Scientists as well as the general public have realized the importance of protecting the developing fetus and child from adverse outcomes of chemical exposures. Over the past several decades, expert panels have repeatedly supported evaluation of effects on the developing nervous system to fully understand the toxicological profile of chemicals (e.g., National Academy of Sciences 1993). In response to this situation, the U.S. EPA and OECD have developed standardized test guidelines to evaluate effects of chemical exposure during gestation and lactation (OECD 2007; U.S. EPA 1998b). The behaviors that are measured at weaning and in adulthood include (but are not limited to) motor activity, reflexes and responses, learning and memory, and automated startle response; and in addition neuropathology and morphometrics are included. Similar tests are suggested by the U.S. Food and Drug Administration (U.S. FDA; 2006) for testing of drugs meant for pediatric populations. While many of the behaviors used are the same as those described above and often used in adult rats, additional features in developmental studies include evaluating the ontogeny of these behaviors or whether there are persistent behavioral changes lasting into adulthood.

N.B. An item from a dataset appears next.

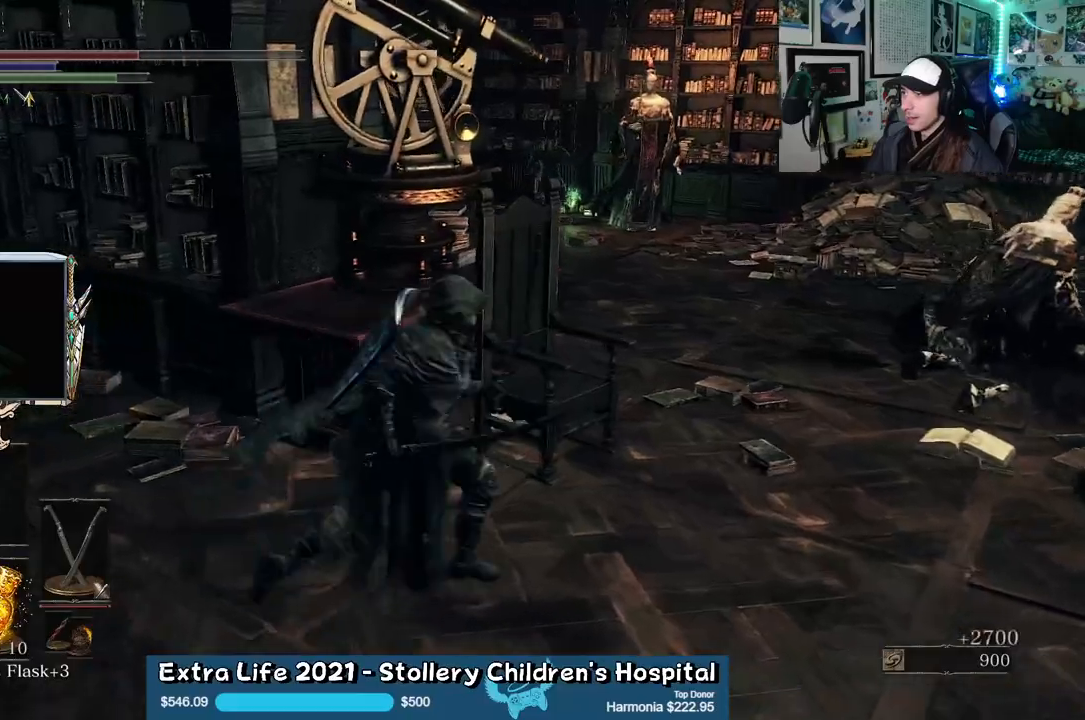
{"buttons": ["B"], "left_stick": "up", "right_stick": "center", "events": [[217, "B", "down"], [250, "left_stick", "up-right"], [450, "left_stick", "up"]]}
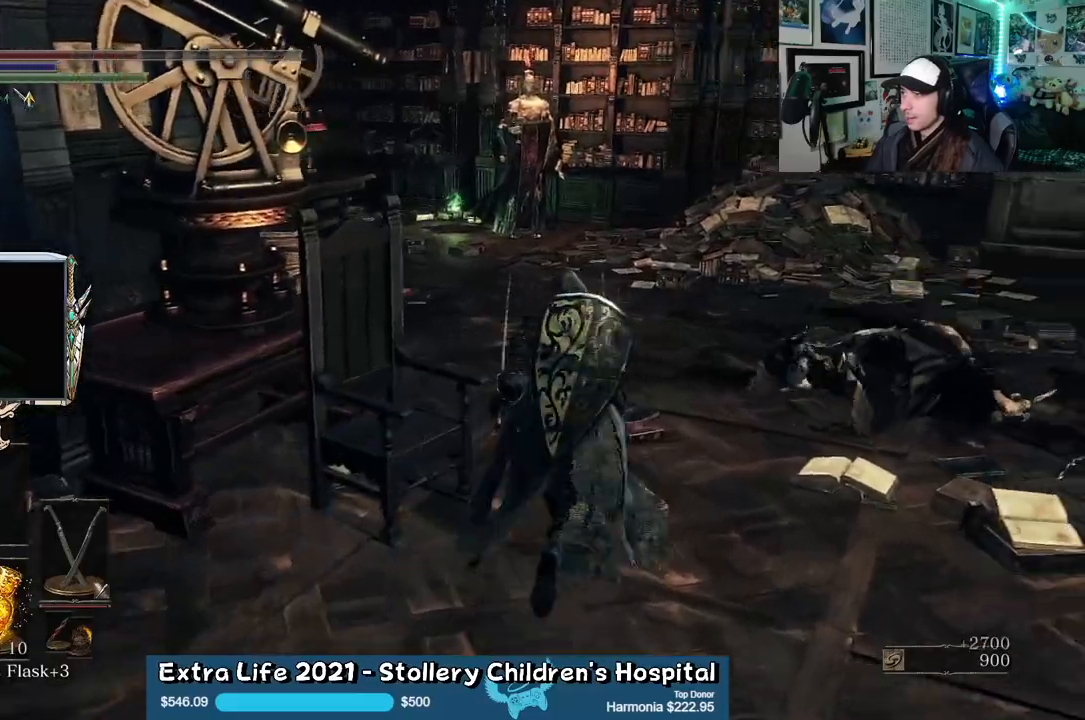
{"buttons": ["B"], "left_stick": "up", "right_stick": "center", "events": []}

Neuropathological Alterations

Cerebellar

The cerebellum plays a major role in motor integration and coordination, and thus cerebellar dysfunction often presents as ataxia and motor incoordination (Morton and Bastian 2004). Loss of cerebellar granule cells in cystatin B-deficient mice displays as ataxia and myoclonic seizures (Pennacchio et al. 1998). Cerebellar lesions result in tremor; abnormal posture; and neuromotor inabilities, for example, failed balance beam performance; interestingly, many of these functions show recovery of function in the days after surgically induced cerebellar lesions (Modianos and Pfaff 1976). In addition to motor aspects of behavior, intact cerebellum function is necessary for cognition, including tests of spatial learning and classical conditioning (Lalonde and Strazielle 2003; Marien, Engelborghs, and DeDeyn 2001; Stanton 2000). A mutant mouse model (“Lurcher” mouse), which displays loss of Purkinje cells, olivary neurons, and granule cells, shows alterations in cognitive function (exploration and spatial learning) and emotion, as well as motor skills (Vogel et al. 2007).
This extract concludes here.